Foi o que foi defendido pelo diretor de tecnologia e inovação da EcoRodovias , Afrânio Spolador Junior , e pela diretora-acadêmica da SPTech , Vera Goulart , no painel “Do RH para o board: por que educação é a pauta do CIO”, realizado nesta quinta-feira, 20, no segundo dia do IT Forum Praia do Forte 2026.
O debate sobre o fim do cargo abriu a conversa.
Para Spolador, a pergunta não é mais se as empresas precisam de um CIO, e sim o que resta da função quando qualquer área contrata um serviço e coloca um sistema de automação sem passar pela TI.
“Estamos perto da morte do CIO no modelo atual.
Vai mudar o que é, talvez um novo nome, uma nova função, mas o segredo ainda está em orquestrar para que as áreas consigam evoluir”, afirma Spolador.
O diagnóstico que ele leva ao painel é de dispersão.
“Ninguém depende mais da TI.
É possível contratar um serviço e já possuir um novo sistema funcionando”, diz.

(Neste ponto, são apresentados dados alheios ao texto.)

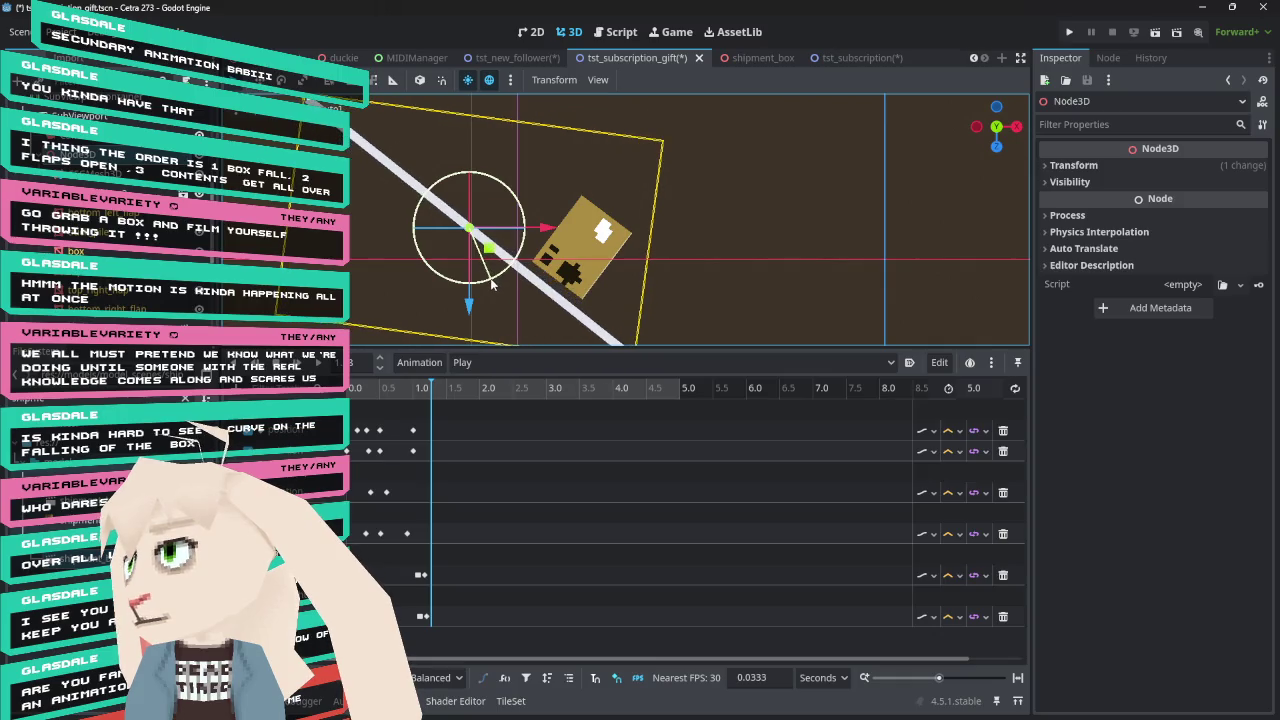
{"action": "left_click_drag", "start_coordinate": [545, 229], "coordinate": [560, 231]}
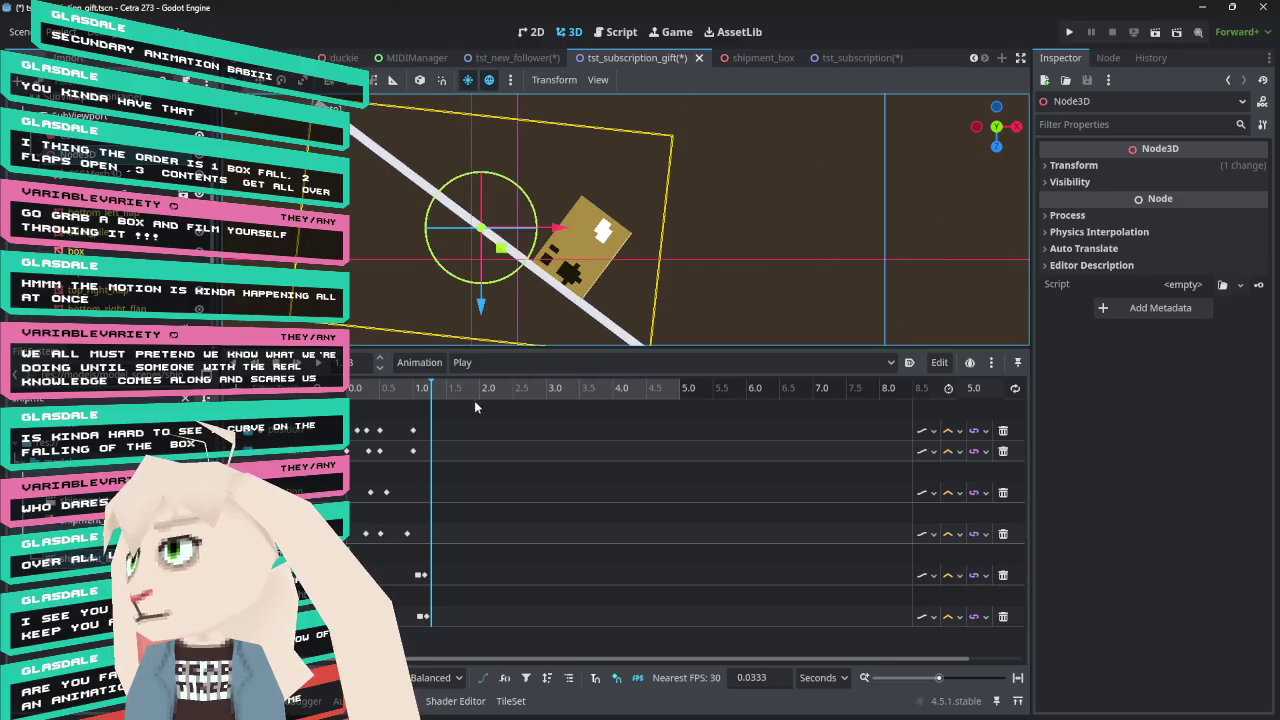
{"action": "left_click_drag", "start_coordinate": [429, 390], "coordinate": [332, 382]}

“O que estamos vivendo é o novo padrão, em que alguns acreditam saber tudo sobre inteligência artificial, enquanto outros tentam aprender.” A saída, na avaliação dele, começa dentro de casa.
“Precisamos capacitar a equipe, principalmente o C -level.” Leia mais: Liderar hoje é orquestrar, não comandar, defende Neil Redding Pós-graduação desenhada para quem não é de TI Caminhando nessa ideia de que dirigir tecnologia em uma era de agentes é ser maestro do ecossistema, a resposta da EcoRodovias foi um programa de pós-graduação construído com a SPTech e voltado a profissionais fora da TI.
“O programa começou escolhendo seis áreas de negócio, pessoas que não eram de TI, advogados, engenheiros, tentando aprender sobre tecnologia”, explica o CIO.
Vera aponta dois diferenciais.
O primeiro é a definição prévia dos temas.